Where UFC Undisputed 2010's Title Defense mode challenged you to remain undefeated as you were pitted against a maximum of 12 opponents, this year's is a grueling survival mode in which you're expected to compete in up to 100 championship (that is, five-round) fights back-to-back, and only a certain amount of damage is repaired between fights. Understandably, there's no option to save in Title Defense mode because that would make it too easy to complete. An unfortunate side effect of this is that to get anywhere near that 100th fight, you have to play for a long time. Five-minute rounds in UFC 3 actually last for about half that (the seconds count down more quickly than you'd expect in training sessions as well), but fights that go the distance still last around 15 minutes even if you skip through all of the TV-style presentation to speed things up. Most fights don't go the distance, of course, but even if you conservatively allow just five minutes per fight, you're looking at more than eight hours of uninterrupted play to make it to the end.
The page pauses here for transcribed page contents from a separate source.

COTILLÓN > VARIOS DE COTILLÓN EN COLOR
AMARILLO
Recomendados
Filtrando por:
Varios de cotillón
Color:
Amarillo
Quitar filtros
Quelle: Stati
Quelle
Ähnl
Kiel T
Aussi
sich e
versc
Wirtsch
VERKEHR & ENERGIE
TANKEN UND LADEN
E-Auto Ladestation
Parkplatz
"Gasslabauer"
Benefiting from a more thoughtful makeover in UFC 3 is the Ultimate Fights mode in which you get to either re-create or rewrite history depending on which fighter you choose to play as in some of UFC and Pride's most memorable fights. Rather than just being given a list of objectives to complete during each fight as in previous games, you're now prompted to complete specific goals as the fight progresses, and you're given a time limit for each. Essentially, you're asked to follow a script. It's an interesting way to play because it forces you to use techniques that you might ignore otherwise, and the archive videos that precede each fight offer welcome trips down memory lane.
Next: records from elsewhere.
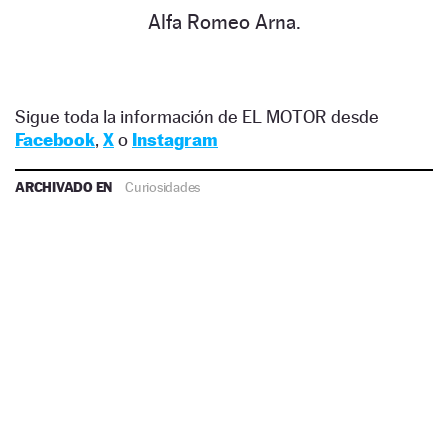
Alfa Romeo Arna.
Sigue toda la información de EL MOTOR desde
Facebook
,
X
o
Instagram
ARCHIVADO EN
Curiosidades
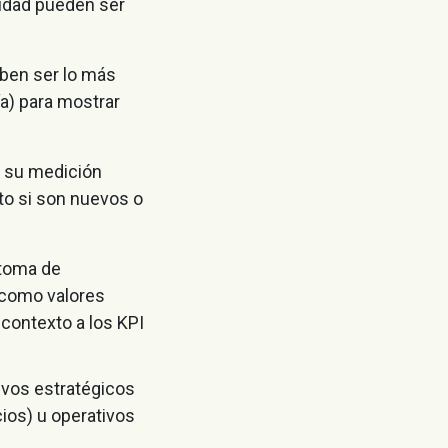
idad pueden ser
eben ser lo más
a) para mostrar
y su medición
to si son nuevos o
 toma de
 como valores
contexto a los KPI
ivos estratégicos
cios) u operativos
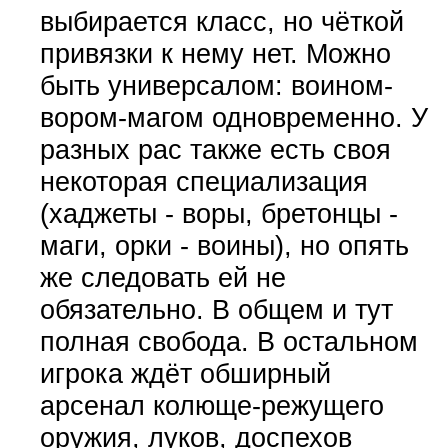
выбирается класс, но чёткой
привязки к нему нет. Можно
быть универсалом: воином-
вором-магом одновременно. У
разных рас также есть своя
некоторая специализация
(хаджеты - воры, бретонцы -
маги, орки - воины), но опять
же следовать ей не
обязательно. В общем и тут
полная свобода. В остальном
игрока ждёт обширный
арсенал колюще-режущего
оружия, луков, доспехов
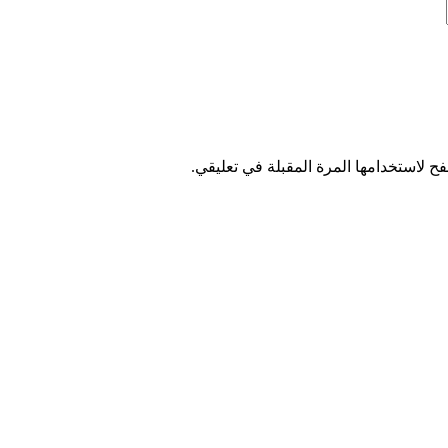
ح لاستخدامها المرة المقبلة في تعليقي.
Whether you're re-creating UFC 113's Lyoto Machida vs. Shogun Rua matchup, taking on all comers online, or training before a big Career mode fight, UFC Undisputed 3 delivers with its slick presentation and its deep but accessible gameplay. Impressive impact animations ensure that every blow you land successfully feels like a triumph, and it's incredibly satisfying just to take an opponent to the ground or to cut him with an elbow, let alone score a KO. Making your successes even more satisfying is the new option to share your favorite moments (as well as custom logos and fighters) with other players online. At all times, UFC 3 keeps recordings of your last 50 rounds of fighting, and while the in-game editing tools are basic at best, it's possible to cut together good-looking highlight reels up to 60 seconds in length. Following an especially good fight you can even have the game assemble a highlight reel for you automatically, though this takes several minutes, and the results aren't always worth the wait. User ratings ensure that the best content bubbles to the surface, but you might be more inclined to check out highlight videos if you didn't have to download them in their entirety before watching them.
Like the best MMA fighters, UFC Undisputed 3 is well-rounded and impresses in a lot of different areas. It improves upon its predecessors at practically every opportunity and, for the moment, is the undisputed champion of MMA video games.